4月のある週にダンファームリンの倉庫内から流出した文書には、「破棄」と書かれた12万4,000点以上の商品が記載されていた。一方、同じ期間に「寄付」と書かれていたのはわずか2万8,000点だった。同じマネージャーは、週によっては20万点ものアイテムが「破棄」と表示されることがあると認めている。
なぜ何十万点もの商品がこのように破棄されているのか?その答えは、大成功を収めているアマゾンのビジネスモデルにある。多くの業者は、アマゾンの広大な倉庫に商品を置くことを選択する。しかし、商品が売れ残れば売れるほど、企業は保管料を負担することになる。特に海外からの在庫は、保管し続けるよりも廃棄したほうが結局は安くつく。

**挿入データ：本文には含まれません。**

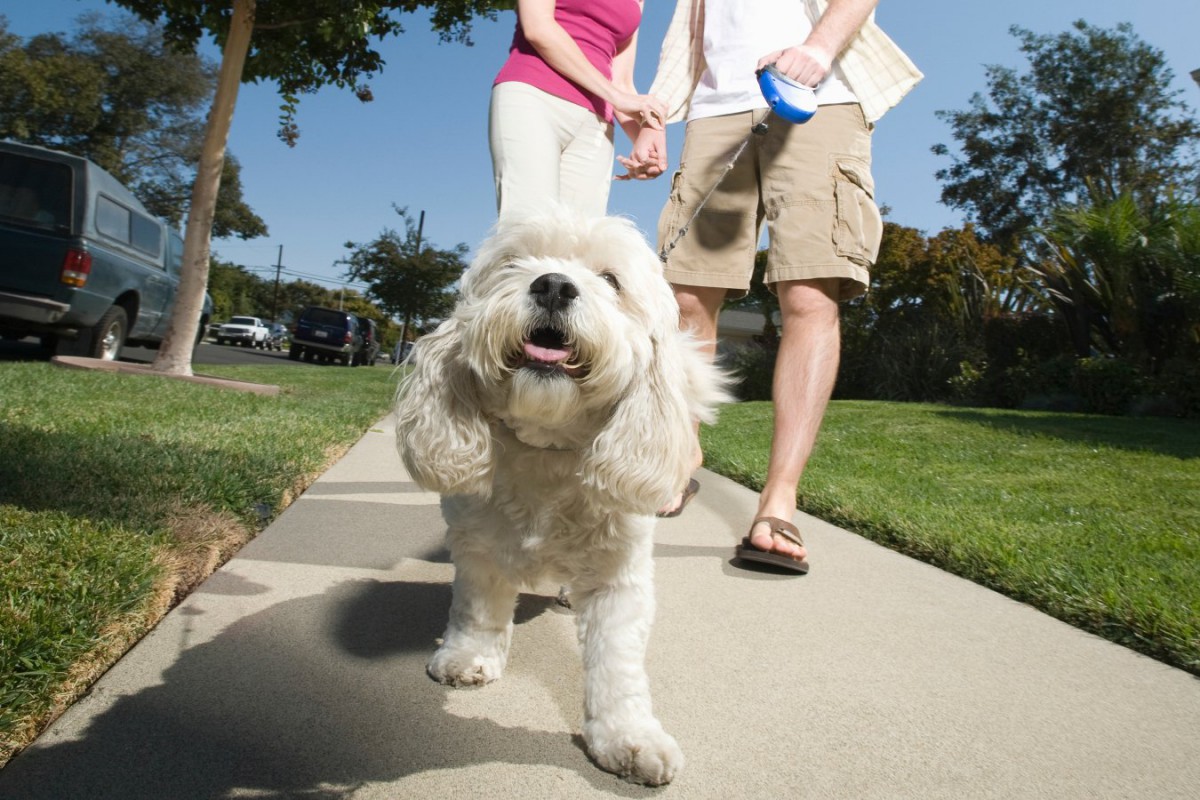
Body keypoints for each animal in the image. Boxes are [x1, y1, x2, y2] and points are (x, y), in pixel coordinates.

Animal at [398, 209, 724, 786]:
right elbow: (476, 608)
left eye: (611, 280)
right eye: (514, 264)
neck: (547, 448)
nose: (552, 285)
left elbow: (617, 661)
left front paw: (628, 735)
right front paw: (468, 656)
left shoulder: (620, 576)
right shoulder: (478, 546)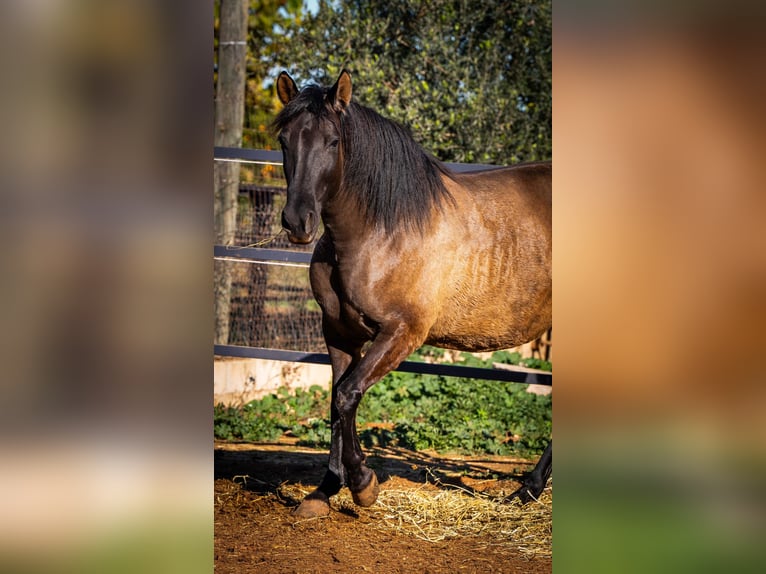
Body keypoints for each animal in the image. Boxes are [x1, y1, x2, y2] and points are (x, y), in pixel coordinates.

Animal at [276, 70, 552, 520]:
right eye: (284, 140)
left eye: (333, 142)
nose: (298, 222)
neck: (382, 232)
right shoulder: (338, 333)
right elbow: (337, 399)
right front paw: (325, 490)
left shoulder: (402, 333)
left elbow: (348, 395)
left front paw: (363, 485)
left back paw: (528, 489)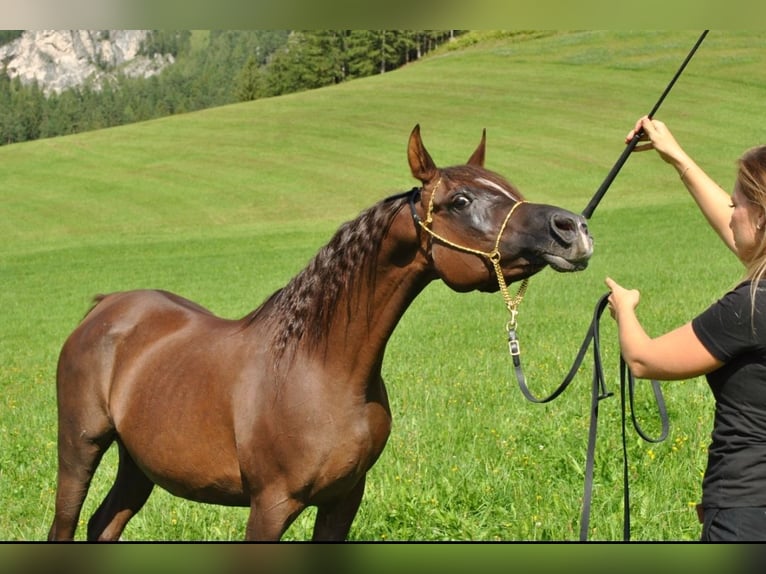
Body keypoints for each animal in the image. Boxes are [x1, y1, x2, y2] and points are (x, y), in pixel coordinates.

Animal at [48, 124, 596, 544]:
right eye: (461, 200)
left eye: (509, 186)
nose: (572, 228)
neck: (320, 369)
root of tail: (106, 307)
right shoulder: (270, 506)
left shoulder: (343, 500)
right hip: (80, 449)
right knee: (67, 526)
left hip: (137, 464)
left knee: (103, 525)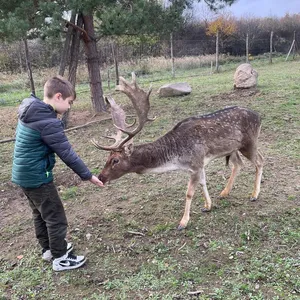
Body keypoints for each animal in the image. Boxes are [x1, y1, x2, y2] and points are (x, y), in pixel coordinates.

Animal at [92, 73, 264, 230]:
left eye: (115, 160)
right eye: (107, 158)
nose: (100, 177)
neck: (176, 158)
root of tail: (259, 116)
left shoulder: (195, 163)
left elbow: (189, 193)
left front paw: (183, 222)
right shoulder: (199, 164)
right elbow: (203, 183)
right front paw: (208, 206)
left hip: (249, 142)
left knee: (260, 160)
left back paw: (254, 195)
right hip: (234, 148)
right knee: (238, 164)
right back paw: (225, 192)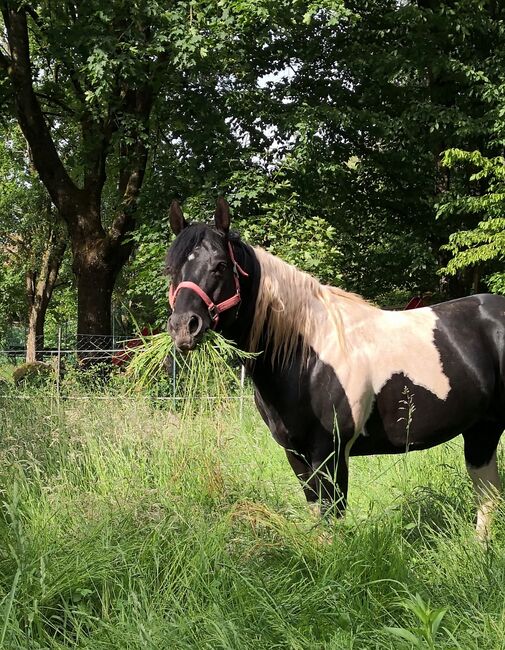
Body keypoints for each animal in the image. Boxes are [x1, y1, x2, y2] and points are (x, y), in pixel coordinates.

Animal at [165, 197, 504, 536]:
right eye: (170, 269)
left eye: (220, 265)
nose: (184, 327)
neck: (307, 356)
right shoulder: (297, 456)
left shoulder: (330, 454)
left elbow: (332, 521)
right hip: (482, 429)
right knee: (488, 494)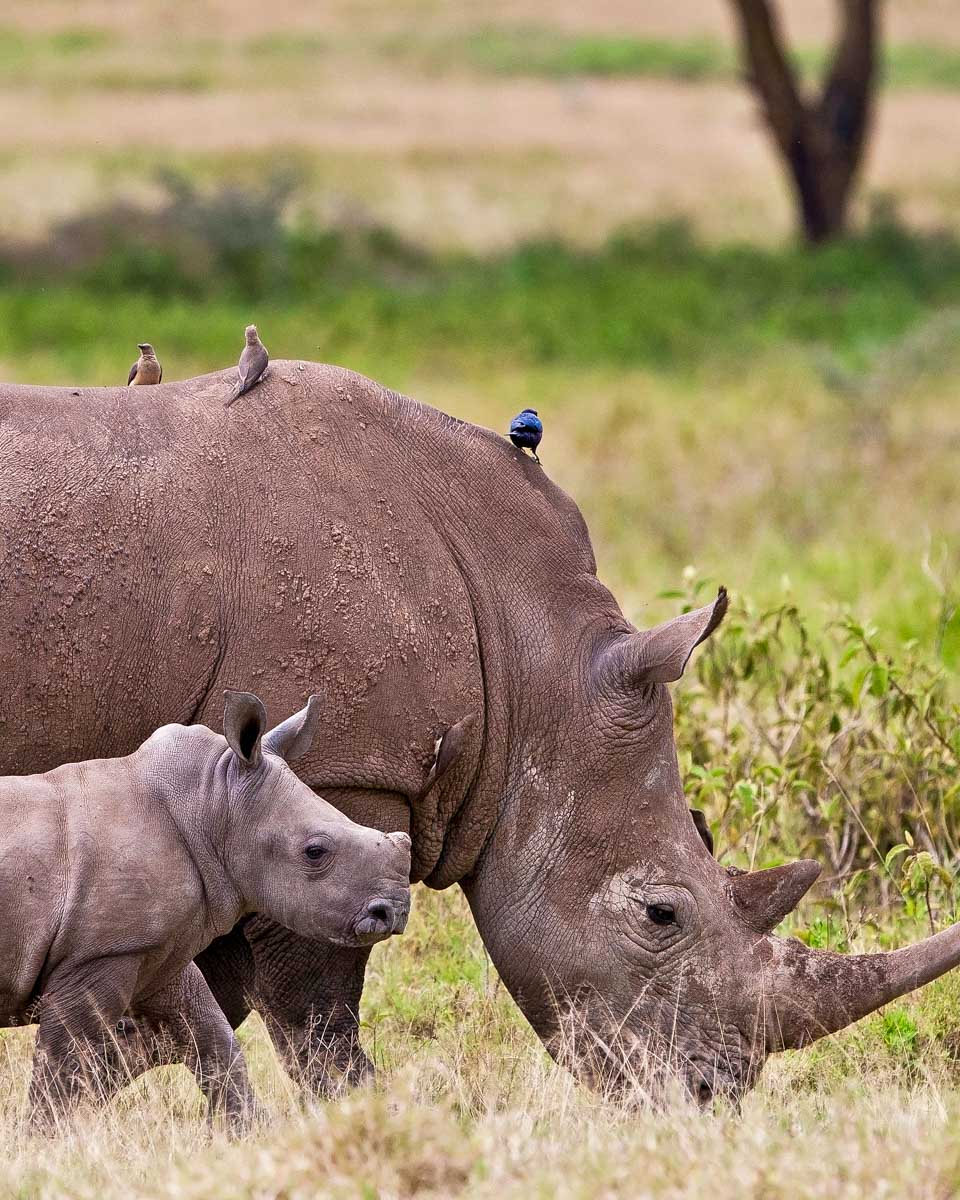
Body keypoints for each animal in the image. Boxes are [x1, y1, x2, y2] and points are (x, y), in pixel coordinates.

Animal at [0, 690, 411, 1124]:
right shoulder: (100, 953)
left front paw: (253, 1129)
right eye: (315, 852)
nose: (394, 911)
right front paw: (42, 1135)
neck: (213, 804)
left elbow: (212, 1035)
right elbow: (62, 1064)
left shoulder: (156, 949)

グリーンピースのサム・チェタン・ウェルシュは次のように語った。「想像を絶する量の不要な廃棄物であり、数十億ポンド規模の企業がこのような方法で在庫を処分していることは、まさに衝撃的です。」
「シングルユースでもないのに、まったく使われていないものが、生産ラインからそのままゴミ箱に捨てられているのです。アマゾンのビジネスモデルがこのような廃棄文化に依存している限り、事態は悪化する一方です。」
しかしアマゾンが行っていることは違法ではない。調査結果に対する回答で、同社は次のように述べている。「私たちは、製品廃棄ゼロという目標に向かって努力しており、売れ残った製品は再販、慈善団体への寄付、リサイクルを優先しています。英国内で埋立地に送られることはありません。最後の手段として、エネルギー回収に回すこともありますが、この回数をゼロにするために努力しています」。
ダンファームリンから南西に60キロ行くと、11月に英国が国連気候変動会議を開催するグラスゴーに到着する。しかし、そのすぐ近くでは、アマゾンが膨大な量の環境廃棄物を生み出している。ソーシャルメディア上で怒りの声が高まる中、ボリス・ジョンソン首相は、この疑惑を調査することを約束した。
アマゾンが温室効果ガス排出量ネット・ゼロを目指すことを掲げ、10億ドル規模のサステナ債券を発行し、熱帯雨林に莫大な投資を行っている中、一つの倉庫にも限らず大量の廃棄物を毎年生み出していることが事実とすれば、ビジネスモデルの環境配慮が多くのステークホルダーから問われるだろう。